José Veríssimo escreveu há mais de 100 anos sobre características da educação nacional com as quais, em parte, ainda convivemos. A escola deveria ser a cadeia heterogênea que ligasse todos os elementos da Nação. Isso não ocorreu, infelizmente. Permaneceram diversidades de raça, de religião e de costumes. Nossa escola primária, assim, deixou de exercer a devida influência na formação do caráter e no desenvolvimento do sentimento nacional.
"Várias causas acudiram a estorvar em nós o brasileirismo: a extensão do país, a falta de comunicações, os estudos superiores em país do exterior, como é o caso de Portugal, o nosso provincialismo conhecido como bairrismo, a falta de organização consciente da educação pública e a péssima instrução pública que não procurou jamais ter uma função na integração do espírito nacional, além do iletrado brasileiro - ainda há pouco 84% da população - nada encontrou que, impressionando seus sentidos, lhe falasse da pátria e a seu modo fosse também um fator da sua educação."

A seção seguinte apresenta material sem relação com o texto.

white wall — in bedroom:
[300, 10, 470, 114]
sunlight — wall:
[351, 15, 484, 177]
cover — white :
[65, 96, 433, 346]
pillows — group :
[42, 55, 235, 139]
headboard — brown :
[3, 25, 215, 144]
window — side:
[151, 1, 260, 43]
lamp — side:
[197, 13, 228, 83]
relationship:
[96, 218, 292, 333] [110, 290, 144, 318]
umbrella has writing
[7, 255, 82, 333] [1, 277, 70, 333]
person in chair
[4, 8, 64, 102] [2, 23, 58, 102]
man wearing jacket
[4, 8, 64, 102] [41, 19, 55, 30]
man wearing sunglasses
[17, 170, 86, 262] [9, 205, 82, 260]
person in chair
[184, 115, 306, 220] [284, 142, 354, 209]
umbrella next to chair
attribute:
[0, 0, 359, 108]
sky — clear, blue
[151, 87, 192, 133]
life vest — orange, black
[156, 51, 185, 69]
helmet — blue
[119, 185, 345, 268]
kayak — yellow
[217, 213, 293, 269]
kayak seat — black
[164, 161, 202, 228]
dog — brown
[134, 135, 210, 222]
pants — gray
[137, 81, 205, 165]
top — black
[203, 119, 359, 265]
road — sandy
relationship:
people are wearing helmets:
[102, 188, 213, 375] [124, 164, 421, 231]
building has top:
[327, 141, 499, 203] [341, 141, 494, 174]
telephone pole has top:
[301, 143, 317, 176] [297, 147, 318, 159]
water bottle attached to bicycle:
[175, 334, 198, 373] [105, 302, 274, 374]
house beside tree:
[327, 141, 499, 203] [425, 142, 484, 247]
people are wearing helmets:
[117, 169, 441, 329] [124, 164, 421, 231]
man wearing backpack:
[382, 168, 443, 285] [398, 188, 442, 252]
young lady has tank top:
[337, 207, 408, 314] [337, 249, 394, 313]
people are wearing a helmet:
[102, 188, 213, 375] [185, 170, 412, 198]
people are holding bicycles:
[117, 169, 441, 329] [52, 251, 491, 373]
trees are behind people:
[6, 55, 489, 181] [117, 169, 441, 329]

Muitas ilações podem hoje ser feitas, decorrido mais de um século dos fatos referidos por Veríssimo, que ainda acrescentou:
"Não há museus, não há monumentos, não há festas nacionais. O que freqüentou a escola, onde lha não fizeram conhecer e amar, desadorando a leitura e o estudo, não procurou fazer-se a si próprio uma educação patriótica."
"... A educação pública deixou que houvesse essa indiferença pelas coisas nacionais, sendo paupérrima a nossa literatura nacionalística. Não possuímos uma única revista que leve a todos os cantos do País os trabalhos dos seus escritores, dos seus pensadores, dos seus artistas e os estudos feitos no País. Não temos ilustrações por onde fiquemos conhecendo os diversos aspectos da variada paisagem brasileira, ou as obras e construções no Brasil e por brasileiros feitas, nem os nossos homens e sucessos notáveis, nenhum algo raro monumento erguido."
São frases para reflexão. Algumas naturalmente se tornaram envelhecidas pela ação do tempo. Outras, com as devidas correções, podem ser lembradas pela oportunidade da sua referência. Querem um exemplo? Os cadernos de literatura dos grandes jornais, onde a proporção de autores estrangeiros citados e endeusados é muito maior do que as citações modestas do que se faz no Brasil em matéria de literatura. Quando não se tem de implorar por uma nota, como se não fosse obrigação desses jornais acompanhar com carinho o que se faz na própria terra em matéria de literatura.
Estamos vivendo um tempo de reforma educacional. O MEC deseja começar pelo ensino superior e colocou a sociedade para discutir a sua primeira versão, a que sucederá outra, de teor ainda desconhecido. De saída, dos 100 artigos propostos, 32 são visivelmente inconstitucionais. Mau começo. O que se deve pretender, lembrando o patriotismo de José Veríssimo, é que haja uma proposta inteligente de integração nacional, com a valorização do brasileirismo, de que andamos um pouco divorciados. Esse é o ponto de partida que enfaticamente propomos, ao assinalar a saudade e o respeito com que José Veríssimo é lembrado.